Investigation on the dynamics of Z-pinch in discharge-produced plasma sources via two-dimensional MHD simulations

The plasma Z-pinch plays a pivotal role in generating bright optical radiation with short wavelengths in Discharge-produced Plasma (DPP) sources, such as capillary discharge-produced and inductively driven electrodeless light sources. In this study, we investigate the Z-pinch dynamics of DPP-based electrodeless light sources using two-dimensional magnetohydrodynamic simulations via the USim code. Meanwhile, the influences of plasma density disturbances and the parametric effects of pulsed current on the Z-pinch process are examined and discussed. The results reveal that in the absence of density disturbances, the interplay between magnetic and kinetic pressures drives a stable, periodic Z-pinch behavior accompanied by a recurring “bouncing” effect, which is closely associated with the properties of the current pulse.

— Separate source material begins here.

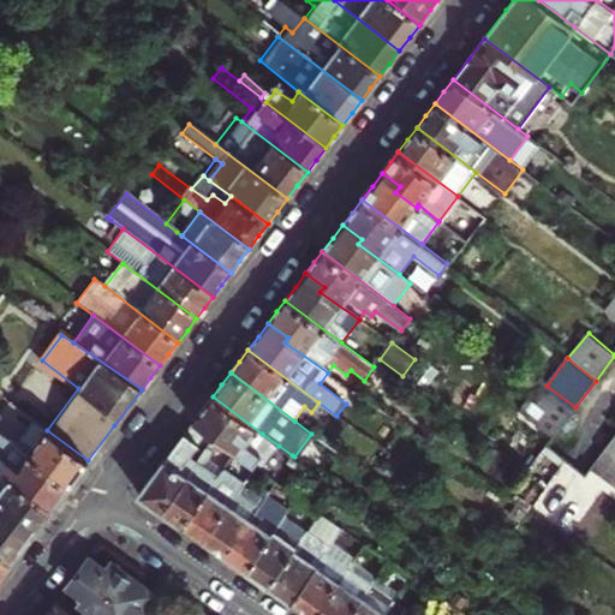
[(547,386),(544,384),(523,411),(556,437),(577,408),(575,407),(547,386)]
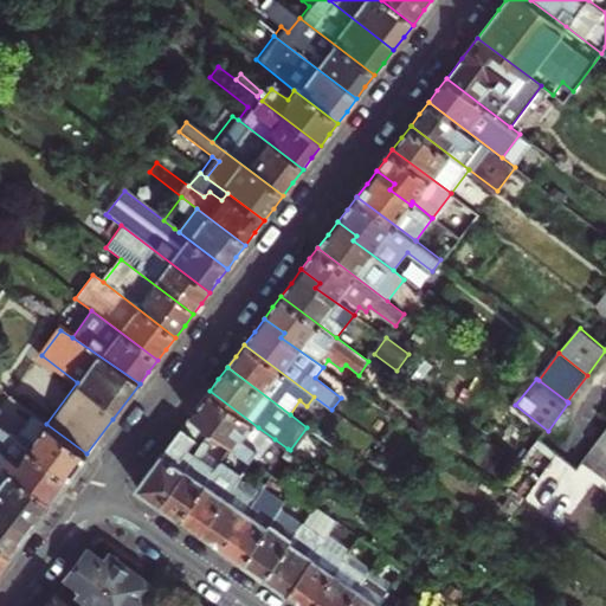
[(258,427),(210,391),(200,403),(191,414),(205,424),(213,430),(233,445),(256,463),(275,439),(258,427)]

Specifically, a higher peak current and narrower pulse width result in more frequent pinching events and “bouncing” cycles, leading to enhanced pinching amplitude, plasma density, temperature, and kinetic energy density. However, the introduction of initial density disturbances brings about Magneto-Rayleigh–Taylor (MRT) instability, resulting in the deformation of cylindrical symmetry and earlier termination of Z-pinch processes. Moreover, it is also observed that an increase in disturbance amplitude, as well as the pulse width, exacerbates the evolution of MRT instability, thereby reducing the efficiency and longevity of the Z-pinch process.